▶ **Source records**:
__________
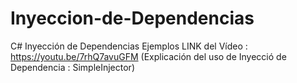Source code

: # Inyeccion-de-Dependencias
C# Inyección de Dependencias Ejemplos
LINK del Vídeo : https://youtu.be/7rhQ7avuGFM
(Explicación del uso de Inyecció de Dependencia : SimpleInjector)
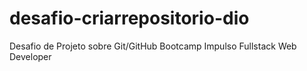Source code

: # desafio-criarrepositorio-dio
Desafio de Projeto sobre Git/GitHub Bootcamp Impulso Fullstack Web Developer
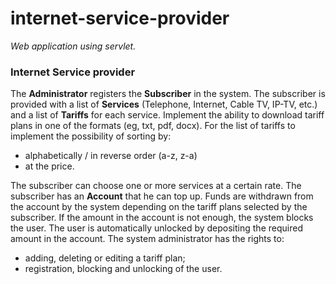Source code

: # internet-service-provider
*Web application using servlet.*

### Internet Service provider

The **Administrator** registers the **Subscriber** in the system.
The subscriber is provided with a list of **Services** (Telephone, Internet, Cable TV, IP-TV, etc.) and a list of **Tariffs** for each service. 
Implement the ability to download tariff plans in one of the formats (eg, txt, pdf, docx). 
For the list of tariffs to implement the possibility of sorting by: 
- alphabetically / in reverse order (a-z, z-a)
- at the price.

The subscriber can choose one or more services at a certain rate. 
The subscriber has an **Account** that he can top up. 
Funds are withdrawn from the account by the system depending on the tariff plans selected by the subscriber. 
If the amount in the account is not enough, the system blocks the user.
The user is automatically unlocked by depositing the required amount in the account.
The system administrator has the rights to:
- adding, deleting or editing a tariff plan;
- registration, blocking and unlocking of the user.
__________
▶ **WHAT IS REQUIRED**: Tally the lines in the records above that contain the string "provider" and report only the tally.

▶ **SOLUTION**: 2